YEW VICKY
I am a computer science student at the Universiti Sains Malaysia. I am majoring in intelligent systems while taking distributed systems and security as an elective. Studying computer science throughout these years help me to develop programming skills, analytical and problem-solving skills. I also discovered my passion for web development and artificial intelligence during my studies. Therefore, I aspire to pursue a career that involves these skills. I enjoy spending my leisure time learning new technologies and reading about other fields like arts and sciences. I also enjoy doing workouts to stay active and energetic.
Matrix No:
137183
Student Email:
Supervisor:
Dr. Pantea Keikhosrokiani
Supervisor Email:

SC068
Habit-Change Hospital Big Data Analytics System for Doctors Decision Making
Heart disease refers to a range of conditions that affect the heart, such as coronary heart disease, arrhythmias, and heart failure. According to the World Health Organization (WHO), heart disease is the number 1 killer globally. Despite the improvements achieved in the healthcare systems, it remains the disease that contributes the most increasing burden to the older population. Furthermore, heart disease patients do not only need long-term care and monitoring but are also forced to pay higher medical costs and may suffer from mental health problems. However, many forms of heart disease can be prevented or improved by adopting healthy lifestyle choices, such as adhering to a balanced diet, exercise regularly, and have enough good-quality sleep.
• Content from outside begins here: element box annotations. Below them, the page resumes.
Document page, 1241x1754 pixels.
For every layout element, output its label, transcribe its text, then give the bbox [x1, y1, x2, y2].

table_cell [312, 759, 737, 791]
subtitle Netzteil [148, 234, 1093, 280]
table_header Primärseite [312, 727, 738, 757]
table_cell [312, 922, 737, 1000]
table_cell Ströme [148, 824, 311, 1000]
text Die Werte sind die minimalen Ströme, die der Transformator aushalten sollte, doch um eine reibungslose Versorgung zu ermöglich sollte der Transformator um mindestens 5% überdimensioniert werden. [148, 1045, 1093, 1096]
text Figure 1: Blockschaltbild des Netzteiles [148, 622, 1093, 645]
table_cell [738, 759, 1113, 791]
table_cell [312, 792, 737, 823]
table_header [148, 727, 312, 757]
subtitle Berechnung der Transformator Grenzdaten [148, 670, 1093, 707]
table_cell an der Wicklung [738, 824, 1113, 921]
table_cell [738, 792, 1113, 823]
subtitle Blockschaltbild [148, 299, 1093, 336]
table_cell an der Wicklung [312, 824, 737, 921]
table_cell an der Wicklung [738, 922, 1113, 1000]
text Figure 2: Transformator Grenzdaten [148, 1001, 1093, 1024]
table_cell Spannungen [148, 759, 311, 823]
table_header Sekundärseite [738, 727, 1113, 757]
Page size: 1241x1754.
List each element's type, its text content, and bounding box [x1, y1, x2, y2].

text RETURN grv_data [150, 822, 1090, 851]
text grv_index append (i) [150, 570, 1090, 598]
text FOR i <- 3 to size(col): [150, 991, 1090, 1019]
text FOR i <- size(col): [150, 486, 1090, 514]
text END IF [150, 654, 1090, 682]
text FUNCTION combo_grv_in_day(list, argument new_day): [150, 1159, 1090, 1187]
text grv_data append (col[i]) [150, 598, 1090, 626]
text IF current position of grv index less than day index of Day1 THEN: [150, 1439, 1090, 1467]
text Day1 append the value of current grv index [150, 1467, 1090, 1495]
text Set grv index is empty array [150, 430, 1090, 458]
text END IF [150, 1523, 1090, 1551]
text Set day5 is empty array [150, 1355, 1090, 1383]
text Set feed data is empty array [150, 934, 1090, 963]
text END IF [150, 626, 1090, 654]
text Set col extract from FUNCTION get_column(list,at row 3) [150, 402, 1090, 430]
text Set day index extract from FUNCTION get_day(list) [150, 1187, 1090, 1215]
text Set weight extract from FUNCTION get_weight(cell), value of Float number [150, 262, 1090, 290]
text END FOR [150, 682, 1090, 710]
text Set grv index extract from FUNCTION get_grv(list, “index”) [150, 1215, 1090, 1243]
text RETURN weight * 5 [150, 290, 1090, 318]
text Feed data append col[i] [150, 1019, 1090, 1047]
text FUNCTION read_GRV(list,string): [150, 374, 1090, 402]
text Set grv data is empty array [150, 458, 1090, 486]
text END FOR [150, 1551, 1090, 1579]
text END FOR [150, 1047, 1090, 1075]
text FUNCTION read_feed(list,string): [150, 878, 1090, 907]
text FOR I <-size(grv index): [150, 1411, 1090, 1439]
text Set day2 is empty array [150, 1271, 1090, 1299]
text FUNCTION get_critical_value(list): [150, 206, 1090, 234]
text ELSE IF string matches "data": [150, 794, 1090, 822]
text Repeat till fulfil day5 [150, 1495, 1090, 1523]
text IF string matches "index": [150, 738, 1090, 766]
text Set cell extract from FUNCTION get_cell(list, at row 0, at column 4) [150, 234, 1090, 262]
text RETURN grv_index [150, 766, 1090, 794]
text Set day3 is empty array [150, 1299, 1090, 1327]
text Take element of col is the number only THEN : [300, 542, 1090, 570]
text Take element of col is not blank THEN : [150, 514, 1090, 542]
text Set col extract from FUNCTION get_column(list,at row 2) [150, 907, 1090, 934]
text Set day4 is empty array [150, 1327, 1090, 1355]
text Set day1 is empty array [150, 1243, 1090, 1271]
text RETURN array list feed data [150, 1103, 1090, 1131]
In this project, a web-based system is built to keep track of the data and analytics results of heart disease patients. Habit data of patients such as diet, exercise, and sleep are collected using smartwatches and Samsung Health App. Then, big data analytics and machine learning techniques are applied for classifying habit-change of heart disease patients into five levels, which are no change, little change, medium change, high change, and very high change. Besides, their electrocardiogram (ECG) and heartbeat sound of these patients are also collected. ECG signals are utilized to classify whether a patient is stressed or not. On the other hand, heartbeat sounds are classified into three classes, including normal, murmur, and extrasystole. After that, all analytics results are visualized and presented to doctors through the intelligent digital dashboard. It can be a significant tool to assist doctors in making medical decisions effectively.